--- YOUR ASSIGNMENT ---
Once the line holding "These authors were" is found in the listing below, write it out and each later line exactly, up to and including the one holding "5 Ernan McMullin, 'Scientific".

--- RECORDS FOR THIS EXERCISE ---

++++

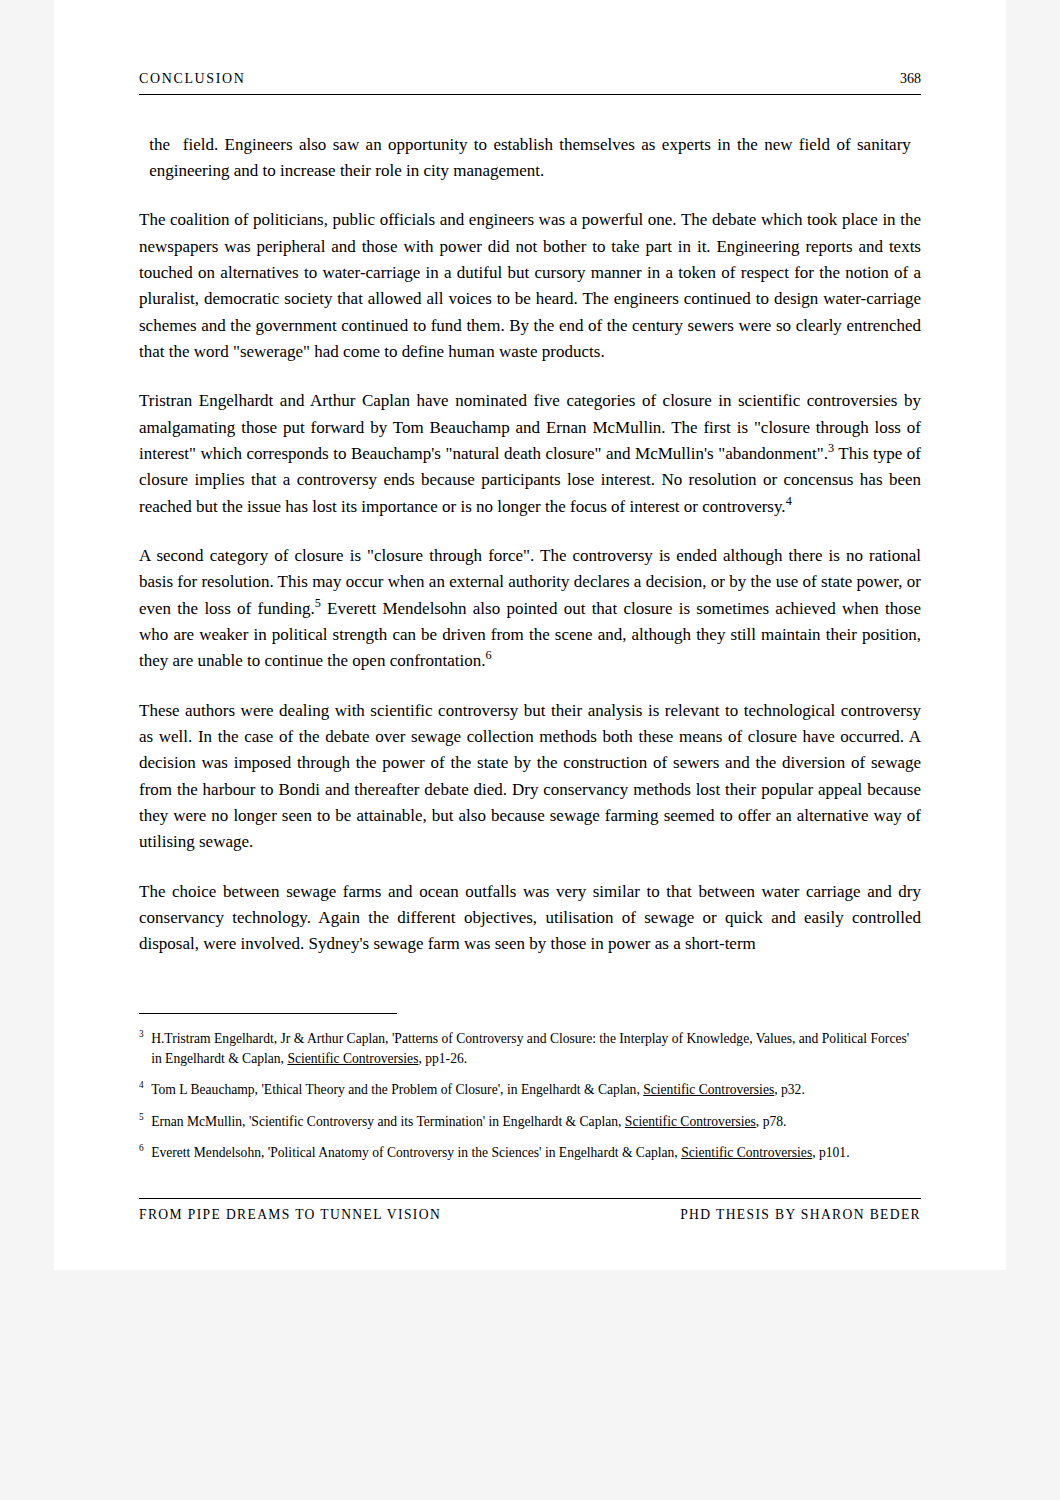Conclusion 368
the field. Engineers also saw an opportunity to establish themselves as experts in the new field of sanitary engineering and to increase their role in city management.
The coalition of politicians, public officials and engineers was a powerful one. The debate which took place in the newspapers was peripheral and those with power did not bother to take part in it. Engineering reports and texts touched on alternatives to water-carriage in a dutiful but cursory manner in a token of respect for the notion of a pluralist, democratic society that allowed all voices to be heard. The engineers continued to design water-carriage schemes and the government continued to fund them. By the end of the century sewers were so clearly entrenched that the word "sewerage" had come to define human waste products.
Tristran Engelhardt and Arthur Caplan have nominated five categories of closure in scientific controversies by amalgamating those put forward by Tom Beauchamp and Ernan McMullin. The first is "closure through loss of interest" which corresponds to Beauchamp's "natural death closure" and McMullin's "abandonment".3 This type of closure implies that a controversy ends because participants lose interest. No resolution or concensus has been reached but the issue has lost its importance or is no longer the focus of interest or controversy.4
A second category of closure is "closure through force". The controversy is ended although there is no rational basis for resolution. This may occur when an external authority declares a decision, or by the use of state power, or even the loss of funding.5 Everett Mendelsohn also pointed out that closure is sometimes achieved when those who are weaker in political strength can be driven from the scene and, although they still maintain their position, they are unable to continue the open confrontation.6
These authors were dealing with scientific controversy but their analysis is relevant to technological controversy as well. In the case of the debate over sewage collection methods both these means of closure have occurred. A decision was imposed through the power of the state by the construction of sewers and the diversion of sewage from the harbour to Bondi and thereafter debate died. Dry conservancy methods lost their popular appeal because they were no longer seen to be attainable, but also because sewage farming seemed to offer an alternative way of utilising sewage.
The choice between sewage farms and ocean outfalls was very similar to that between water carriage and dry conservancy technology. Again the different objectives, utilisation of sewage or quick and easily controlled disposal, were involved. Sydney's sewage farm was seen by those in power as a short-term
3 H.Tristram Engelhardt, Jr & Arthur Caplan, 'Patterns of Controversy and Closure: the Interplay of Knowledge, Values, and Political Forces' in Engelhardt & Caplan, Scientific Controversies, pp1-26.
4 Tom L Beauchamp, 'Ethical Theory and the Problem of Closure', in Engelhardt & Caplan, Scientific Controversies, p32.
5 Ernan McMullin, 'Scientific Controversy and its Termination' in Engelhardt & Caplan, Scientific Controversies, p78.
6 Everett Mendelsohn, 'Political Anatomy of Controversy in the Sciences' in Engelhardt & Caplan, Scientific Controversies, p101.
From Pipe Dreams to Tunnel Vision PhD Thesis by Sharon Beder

++++

--- ANSWER FOR THIS EXERCISE ---
These authors were dealing with scientific controversy but their analysis is relevant to technological controversy as well. In the case of the debate over sewage collection methods both these means of closure have occurred. A decision was imposed through the power of the state by the construction of sewers and the diversion of sewage from the harbour to Bondi and thereafter debate died. Dry conservancy methods lost their popular appeal because they were no longer seen to be attainable, but also because sewage farming seemed to offer an alternative way of utilising sewage.
The choice between sewage farms and ocean outfalls was very similar to that between water carriage and dry conservancy technology. Again the different objectives, utilisation of sewage or quick and easily controlled disposal, were involved. Sydney's sewage farm was seen by those in power as a short-term
3 H.Tristram Engelhardt, Jr & Arthur Caplan, 'Patterns of Controversy and Closure: the Interplay of Knowledge, Values, and Political Forces' in Engelhardt & Caplan, Scientific Controversies, pp1-26.
4 Tom L Beauchamp, 'Ethical Theory and the Problem of Closure', in Engelhardt & Caplan, Scientific Controversies, p32.
5 Ernan McMullin, 'Scientific Controversy and its Termination' in Engelhardt & Caplan, Scientific Controversies, p78.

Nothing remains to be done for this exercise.